> _Problem requirements_: Copy out the data below, replacing "Tractus" with "Tract" and keeping everything else the same. Leave the pictures out.
= = = =
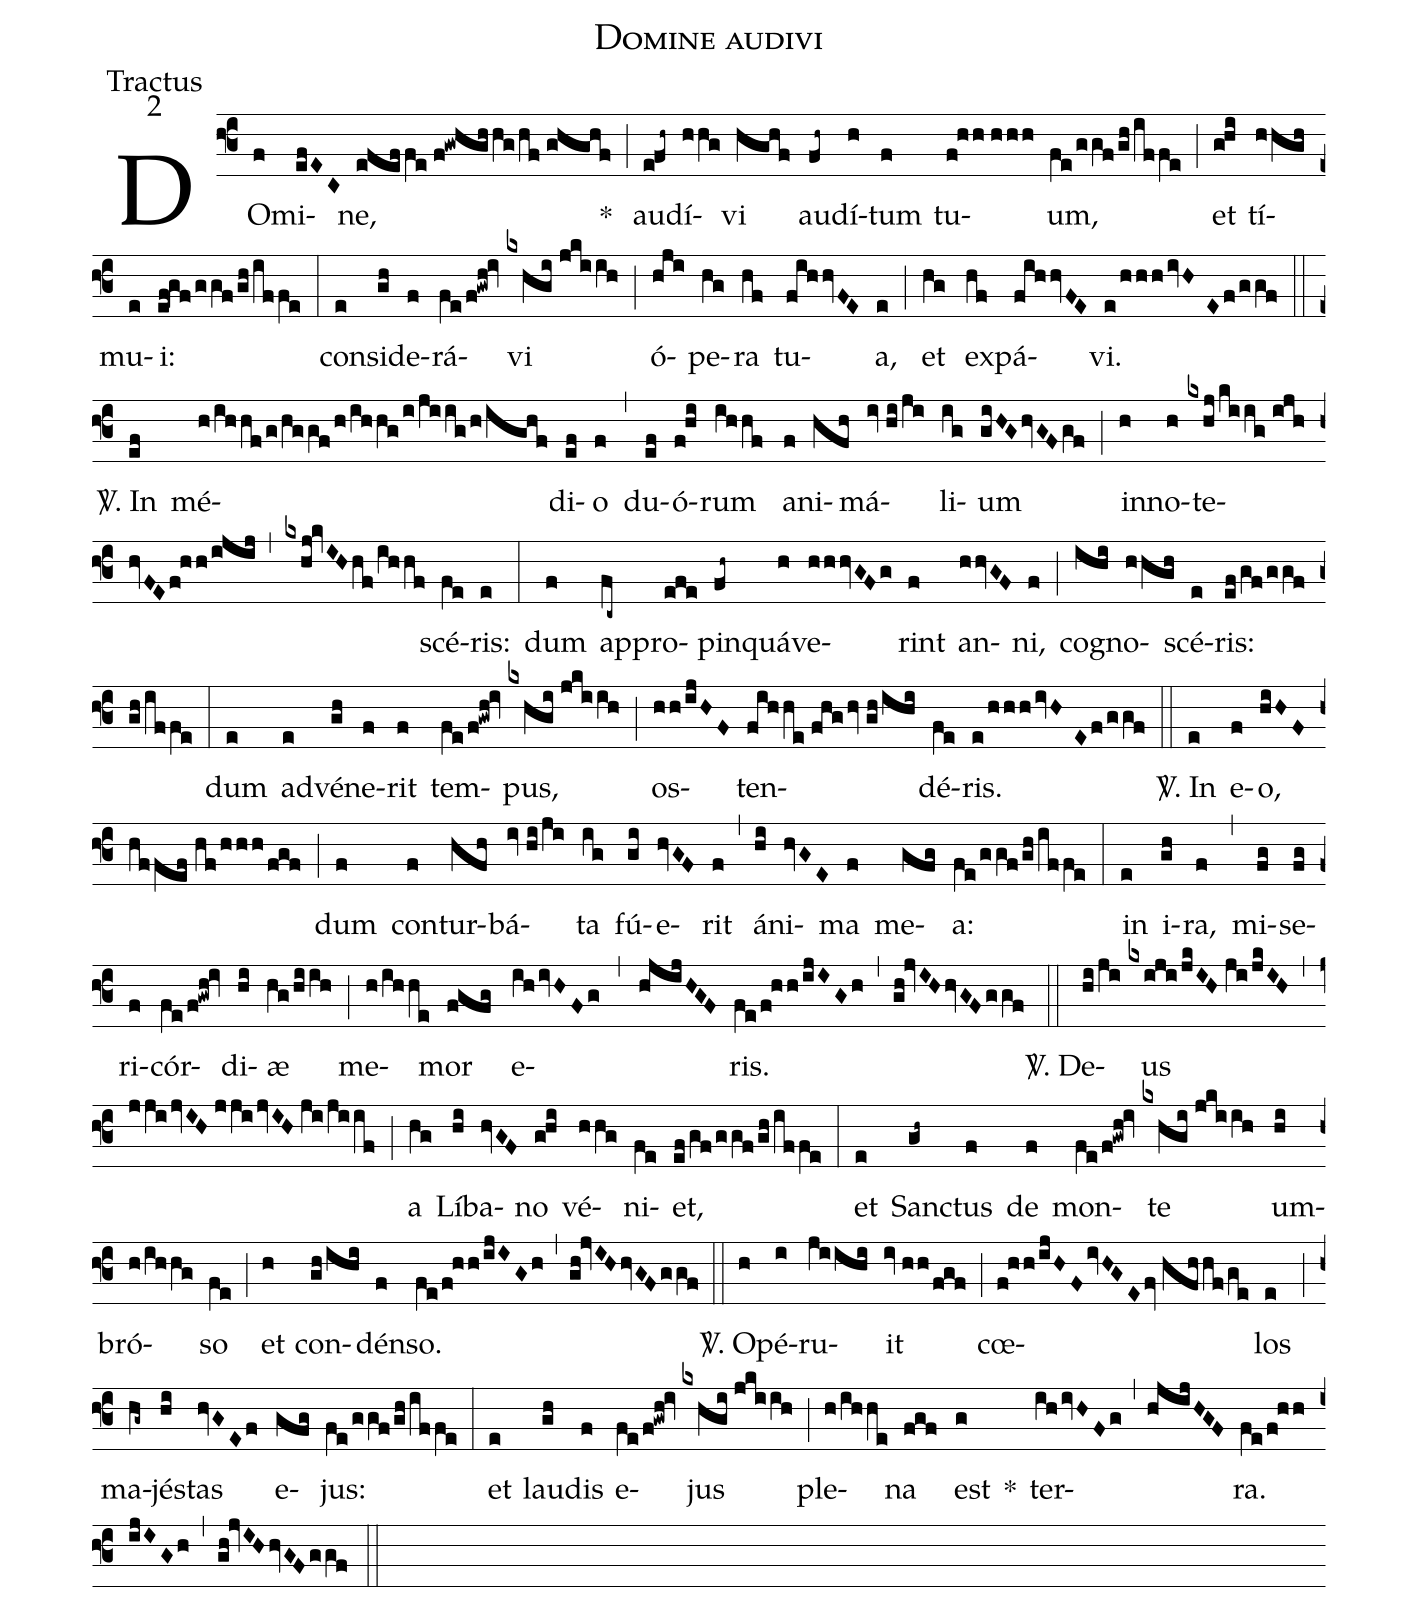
name: Domine audivi;
office-part: Tractus;
mode: 2;
%%
(f3) DO(f)mi(efEC)ne,(efeffe//f!gwhghhg/hf//ghghf) *(;) au(e!fh~)dí(hhg)vi(hghf) au(fh~)dí(h)tum(f) tu(f!hh//hhh)um,(fe/ggf/gh/iffe) (;) et(g!hi) tí(hhgh)mu(e)i:(ef!gf/ggf/gh/iffe) (:)
con(e)si(gh)de(f)rá(fe/f!gwh!iv)vi(kxhgi//jkiih) (;) ó(hji)pe(hg)ra(hf) tu(fihhvFE)a,(e) (;) et(hg) ex(hf)pá(fihhvFE)vi.(e/hhhivHE/f/ggf) (::)
<sp>V/</sp>. In(ef) mé(h/ihhf/g/hggf/h/ihhg/i/jiig/h/ighf)di(ef)o(f) (,) du(ef)ó(f!hi)rum(ihhf) a(f)ni(hfh)má(iv//hi/ji)li(ig)um(giHG/hvGF/gf) (;) in(h)no(h)te(kxhj/kiig//ijhhvFE/f!hh/ijij,kxhj!kvIHhf/ihhf)scé(fe)ris:(e) (:)
dum(f) ap(fc~)pro(efe)pin(fh~)quá(h)ve(hhhvGFg)rint(f) an(hhvGF)ni,(f) (;) co(ihi)gno(hhgh)scé(e)ris:(ef/gf/ggf/gh/iffe) (:)
dum(e) ad(e)vé(gh)ne(f)rit(f) tem(fe/f!gwh!iv)pus,(kxhgi//jkiih) (;) os(hh/ijHF)ten(fihhe//fhghv//gh/ihi)dé(fe)ris.(e/hhhivHEf/ggf) (::)
<sp>V/</sp>. In(e) e(f)o,(hiHF//hffef//hf/hhh/fgf) (;) dum(f) con(f)tur(hfh)bá(iv//hi/ji)ta(ig) fú(gi)e(hvGF)rit(f) (,) á(hi)ni(hvGE)ma(f) me(gfg)a:(fe/ggf/gh/iffe) (:)
in(e) i(gh)ra,(f) (,) mi(fg)se(fg)ri(f)cór(fe/f!gwh!iv)di(hi)æ(hg/hiih) (;) me(h/ihhe)mor(fgfg) e(ihivHFg,hjijHGF)ris.(fe/f!hh/ijIGh) (,) (gh!jvIHhvGFggf) (::)
<sp>V/</sp>. De(hi/ji)us(kxiji/jkIH//ji/jkIH) (,) (jjijvIH//jjijvIH//ji/jiif) (;) a(hg) Lí(hi)ba(hvGF)no(g!hi) vé(hhg)ni(fe)et,(ef/gf/ggf/gh/iffe) (:)
et(e) Sanc(gh~)tus(f) de(f) mon(fe/f!gwh!iv)te(kxhgi//jkiih) um(hi)bró(h/ihhg)so(fe) (;) et(h) con(gh/ihi)dén(f)so.(fe/f!hh/ijIGh) (,) (gh!jvIHhvGFggf) (::)
<sp>V/</sp>. O(h)pé(i)ru(jiihi)it(iv//hh/fgf) (;) cœ(f!hh/ijHFivHGE/fv//hfhhf/ge)los(e) (;) ma(hg~)jés(hi)tas(hvGEf) e(gfg)jus:(fe/ggf/gh/iffe) (:)
et(e) lau(gh)dis(f) e(fe/f!gwh!iv)jus(kxhgi//jkiih) (;) ple(h/ihhe)na(fgf) est(g) *() ter(ih/ivHFg,hjijHGF)ra.(fe/f!hh/ijIGh) (,) (gh!jvIHhvGFggf) (::)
= = = =
> _Solution to this task_:
name: Domine audivi;
office-part: Tract;
mode: 2;
%%
(f3) DO(f)mi(efEC)ne,(efeffe//f!gwhghhg/hf//ghghf) *(;) au(e!fh~)dí(hhg)vi(hghf) au(fh~)dí(h)tum(f) tu(f!hh//hhh)um,(fe/ggf/gh/iffe) (;) et(g!hi) tí(hhgh)mu(e)i:(ef!gf/ggf/gh/iffe) (:)
con(e)si(gh)de(f)rá(fe/f!gwh!iv)vi(kxhgi//jkiih) (;) ó(hji)pe(hg)ra(hf) tu(fihhvFE)a,(e) (;) et(hg) ex(hf)pá(fihhvFE)vi.(e/hhhivHE/f/ggf) (::)
<sp>V/</sp>. In(ef) mé(h/ihhf/g/hggf/h/ihhg/i/jiig/h/ighf)di(ef)o(f) (,) du(ef)ó(f!hi)rum(ihhf) a(f)ni(hfh)má(iv//hi/ji)li(ig)um(giHG/hvGF/gf) (;) in(h)no(h)te(kxhj/kiig//ijhhvFE/f!hh/ijij,kxhj!kvIHhf/ihhf)scé(fe)ris:(e) (:)
dum(f) ap(fc~)pro(efe)pin(fh~)quá(h)ve(hhhvGFg)rint(f) an(hhvGF)ni,(f) (;) co(ihi)gno(hhgh)scé(e)ris:(ef/gf/ggf/gh/iffe) (:)
dum(e) ad(e)vé(gh)ne(f)rit(f) tem(fe/f!gwh!iv)pus,(kxhgi//jkiih) (;) os(hh/ijHF)ten(fihhe//fhghv//gh/ihi)dé(fe)ris.(e/hhhivHEf/ggf) (::)
<sp>V/</sp>. In(e) e(f)o,(hiHF//hffef//hf/hhh/fgf) (;) dum(f) con(f)tur(hfh)bá(iv//hi/ji)ta(ig) fú(gi)e(hvGF)rit(f) (,) á(hi)ni(hvGE)ma(f) me(gfg)a:(fe/ggf/gh/iffe) (:)
in(e) i(gh)ra,(f) (,) mi(fg)se(fg)ri(f)cór(fe/f!gwh!iv)di(hi)æ(hg/hiih) (;) me(h/ihhe)mor(fgfg) e(ihivHFg,hjijHGF)ris.(fe/f!hh/ijIGh) (,) (gh!jvIHhvGFggf) (::)
<sp>V/</sp>. De(hi/ji)us(kxiji/jkIH//ji/jkIH) (,) (jjijvIH//jjijvIH//ji/jiif) (;) a(hg) Lí(hi)ba(hvGF)no(g!hi) vé(hhg)ni(fe)et,(ef/gf/ggf/gh/iffe) (:)
et(e) Sanc(gh~)tus(f) de(f) mon(fe/f!gwh!iv)te(kxhgi//jkiih) um(hi)bró(h/ihhg)so(fe) (;) et(h) con(gh/ihi)dén(f)so.(fe/f!hh/ijIGh) (,) (gh!jvIHhvGFggf) (::)
<sp>V/</sp>. O(h)pé(i)ru(jiihi)it(iv//hh/fgf) (;) cœ(f!hh/ijHFivHGE/fv//hfhhf/ge)los(e) (;) ma(hg~)jés(hi)tas(hvGEf) e(gfg)jus:(fe/ggf/gh/iffe) (:)
et(e) lau(gh)dis(f) e(fe/f!gwh!iv)jus(kxhgi//jkiih) (;) ple(h/ihhe)na(fgf) est(g) *() ter(ih/ivHFg,hjijHGF)ra.(fe/f!hh/ijIGh) (,) (gh!jvIHhvGFggf) (::)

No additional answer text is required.